--- TASK A ---
From the screen-printing thread, list every kind of press that Nightmare Graphics is said to have, with the count given for each.
--- TASK B ---
Reproduce the screen-printing thread word for word between "600 men shirts" and "black, dark brown).", inclusive.

--- PASSAGE ---
I also recommend: Go to Utube and check out some videos for free. $2,000 - $3500 will buy a good small conveyor dryer. A flash dryer or heat gun will work but the cure is questionable sometimes and it's a slow process. Have fun, consider used equipment to get more for your money.


----------



## SoAmpd (Feb 3, 2011)

Follow the bouncing ball:

I got 1000 shirts. 26 designs. 
600 men shirts on port and company pc61 med-4x
400 women shirts on gildan 5000L sm-3x
Plus, tag printing on the inside neckline.
mostly on dark colored shirts (royal blue, red, black, dark brown).


17 of the designs were 1 color full front. 20 shirts/design

2 designs were 2 color on white shirts. 20 shirts/design

3 designs were 1 color full front. 80 shirts/design 3 ink color changes

3 designs were 1 color full front. 100 shirts/design 2 color changes

1 design was 1 color, full front and full back. 80 shirts 2 color changes 

I had a company willing to do this at $5 per shirt. 

I went to an event and sold all the brown shirts so I needed to get just those printed over again in a week and a half. I've got about 6 events scheduled and most require a different set of colors (fraternity and sorority specific). It get's complicated quickly.

My money is green and spends but I'm sure this type of thing is a headache most printers don't want for $5 a shirt.


----------



## VTG (Dec 16, 2010)

Amarie,

I noticed that you are located in Maryland ... have you talked to the folks at Nightmare Graphics in Columbia, MD? 

Not sure if they'd agree to take this on, but they do have a fairly large operation (3 auto presses, 5 manual presses, 2 numbering presses, automatic heat presses, 29 heads of embroidery, folding, bagging and tagging area in a 25,000 square foot facility) ... and they do contract printing.

Might be worth making a call to them.

Good luck.


----------



## mustangFWL (Feb 27, 2012)

Sam is a really cool guy to deal with. He is a friend of ours, and we do business with him. Mostly only runs over 500 shirts +. He might do the contract printing, but he is used to doing major runs. Although he does have a few manual presses, he might charge a higher price for the low number of shirts.


----------



## VTG (Dec 16, 2010)

mustangFWL said:


> Sam is a really cool guy to deal with.


I agree ... Sam might not be interested, but I thought it might be worth it for Amarie to give them a shout. You never know.


----------



## SoAmpd (Feb 3, 2011)

My current printer is in Delaware but i will check them out. I'm definitely going to check out the starter packages on ryonet though. If I take the time to learn the trade I can get exactly what I want.


----------



## mustangFWL (Feb 27, 2012)

Yeah, I guess it would aslo depend on the time of year for him, I guess at the moment he is in his race season/baseball season. At least he was a few weeks ago. I went and toured his building and it was amazing to see what a well established screen printing operation looked like. It was inspiring really.


----------



## VTG (Dec 16, 2010)

--- DATA SUPPLIED ---
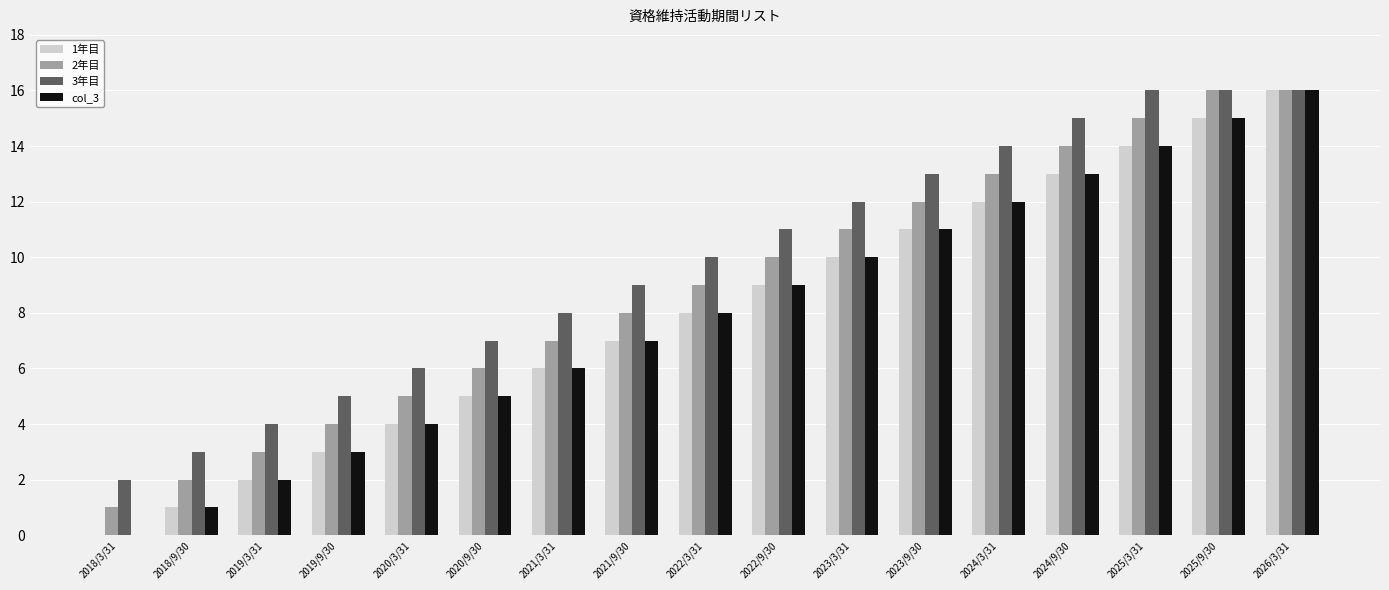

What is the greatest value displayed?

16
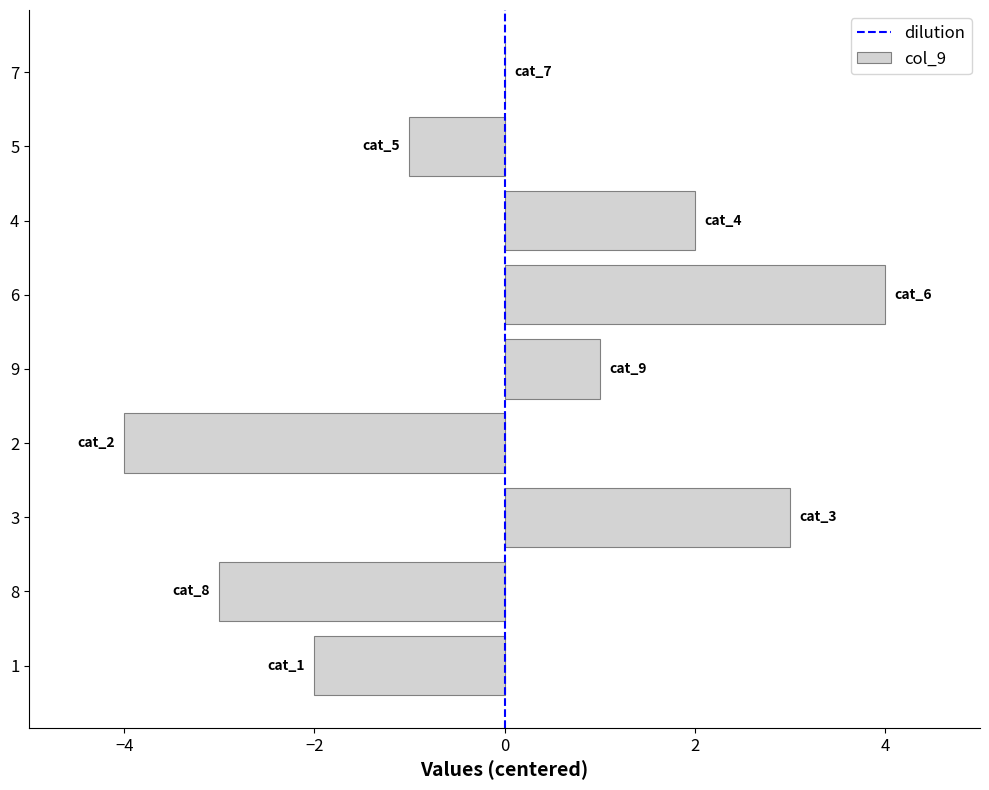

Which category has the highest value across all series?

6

--- TASK RESPONSE A ---
- Auto presses: 3
- Manual presses: 5
- Numbering presses: 2
- Automatic heat presses: no count given

--- TASK RESPONSE B ---
600 men shirts on port and company pc61 med-4x
400 women shirts on gildan 5000L sm-3x
Plus, tag printing on the inside neckline.
mostly on dark colored shirts (royal blue, red, black, dark brown).